Tongo was visited in his cell and was grilled face-to-face to reveal the truth of what happened but he gave nothing away and Anni’s family demanded South African authorities revoked his parole.
Tongo had packed his bags and said goodbye to his cellmates and his family had driven up to Malmesbury Prison 40 miles outside of Cape Town to pick him up.
But with less than 24 hours before he was due to be released, Tongo’s freedom was taken away again.
Anni was killed in the back of a taxi on honeymoon with her new husband in a Cape Town township on November 13 2010. She suffered a single gunshot to her neck after her husband fled the taxi which was later found abandoned with her body in it
Dewani has spoken only once about her death publicly since he was cleared.
In a letter to a London coroner in November 2016, he referred to the three convicted men as ‘liars’, stating that there had been an attempt to frame him.
He wrote: ‘I would like to make clear that I have a significant number of questions which remain unanswered about the night that my wife and I were kidnapped and Anni was tragically shot after being taken away from me.
‘Each of the gang members did a deal with the authorities to gain either full immunity or vastly reduced sentences in return for providing evidence against me.
‘It is the evidence of these proven liars that led to a witch hunt against me and the resulting failure to pursue the truth of what happened that night.

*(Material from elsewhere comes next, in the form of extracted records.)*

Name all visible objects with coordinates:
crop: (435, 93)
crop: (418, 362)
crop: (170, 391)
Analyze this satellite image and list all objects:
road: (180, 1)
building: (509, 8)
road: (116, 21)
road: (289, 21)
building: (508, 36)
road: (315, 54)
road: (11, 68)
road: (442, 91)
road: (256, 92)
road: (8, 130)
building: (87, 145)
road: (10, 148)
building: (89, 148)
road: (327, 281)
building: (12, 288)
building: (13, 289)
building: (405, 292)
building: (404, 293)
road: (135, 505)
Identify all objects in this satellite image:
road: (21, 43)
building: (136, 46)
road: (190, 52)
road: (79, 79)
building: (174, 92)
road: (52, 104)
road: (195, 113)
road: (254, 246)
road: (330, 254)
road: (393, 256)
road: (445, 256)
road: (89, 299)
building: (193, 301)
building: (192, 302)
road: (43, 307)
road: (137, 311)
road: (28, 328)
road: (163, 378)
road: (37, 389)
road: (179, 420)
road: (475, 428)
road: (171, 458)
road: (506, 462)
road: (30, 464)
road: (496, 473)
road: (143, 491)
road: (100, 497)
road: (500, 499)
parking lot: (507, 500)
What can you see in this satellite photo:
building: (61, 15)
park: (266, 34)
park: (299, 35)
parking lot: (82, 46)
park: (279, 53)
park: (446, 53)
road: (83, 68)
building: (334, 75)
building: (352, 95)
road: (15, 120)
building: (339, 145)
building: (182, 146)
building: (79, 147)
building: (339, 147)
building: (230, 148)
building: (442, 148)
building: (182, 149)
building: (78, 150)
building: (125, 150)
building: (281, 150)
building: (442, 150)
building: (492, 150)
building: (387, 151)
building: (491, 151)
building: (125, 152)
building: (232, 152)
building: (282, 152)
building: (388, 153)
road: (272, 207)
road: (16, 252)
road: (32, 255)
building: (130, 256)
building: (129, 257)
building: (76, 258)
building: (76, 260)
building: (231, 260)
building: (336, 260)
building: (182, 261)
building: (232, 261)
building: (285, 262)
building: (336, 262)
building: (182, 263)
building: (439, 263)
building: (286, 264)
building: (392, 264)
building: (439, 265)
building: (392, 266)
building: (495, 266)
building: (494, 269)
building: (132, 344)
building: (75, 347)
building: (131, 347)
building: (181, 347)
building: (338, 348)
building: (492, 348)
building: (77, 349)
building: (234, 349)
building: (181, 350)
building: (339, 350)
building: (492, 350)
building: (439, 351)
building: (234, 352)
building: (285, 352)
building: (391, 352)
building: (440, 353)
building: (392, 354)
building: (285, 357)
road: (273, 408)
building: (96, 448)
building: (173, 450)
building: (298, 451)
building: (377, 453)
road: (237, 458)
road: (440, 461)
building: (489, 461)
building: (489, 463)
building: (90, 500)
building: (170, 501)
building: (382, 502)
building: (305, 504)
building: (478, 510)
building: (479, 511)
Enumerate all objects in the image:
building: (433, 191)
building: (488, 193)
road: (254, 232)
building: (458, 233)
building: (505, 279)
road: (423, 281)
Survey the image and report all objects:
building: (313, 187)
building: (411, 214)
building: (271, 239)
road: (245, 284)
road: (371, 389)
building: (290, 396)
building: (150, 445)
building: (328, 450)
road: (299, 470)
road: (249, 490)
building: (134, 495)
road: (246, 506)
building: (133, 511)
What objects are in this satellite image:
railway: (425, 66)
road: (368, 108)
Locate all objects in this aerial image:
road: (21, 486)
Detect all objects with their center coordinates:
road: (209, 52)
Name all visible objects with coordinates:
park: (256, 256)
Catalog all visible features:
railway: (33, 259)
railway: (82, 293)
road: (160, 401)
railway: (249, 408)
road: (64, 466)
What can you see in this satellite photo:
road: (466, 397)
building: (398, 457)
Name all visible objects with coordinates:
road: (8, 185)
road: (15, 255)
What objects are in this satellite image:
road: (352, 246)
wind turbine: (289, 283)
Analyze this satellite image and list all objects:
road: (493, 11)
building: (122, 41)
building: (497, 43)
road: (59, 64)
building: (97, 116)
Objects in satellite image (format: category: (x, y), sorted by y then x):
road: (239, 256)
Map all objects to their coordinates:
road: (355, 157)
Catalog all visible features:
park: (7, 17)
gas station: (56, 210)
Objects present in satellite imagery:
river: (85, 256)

‘It is clear that none of the evidence provided by these persons was corroborated in any meaningful way.
‘This has allowed the individuals concerned to literally get away with murder. I understand and share the Hindocha (Anni) family’s frustrations.
‘However the extent of my knowledge of the events leading up to Anni’s murder has already been set out in a detailed publicly available plea. This document was read out in court at the start of my trial.’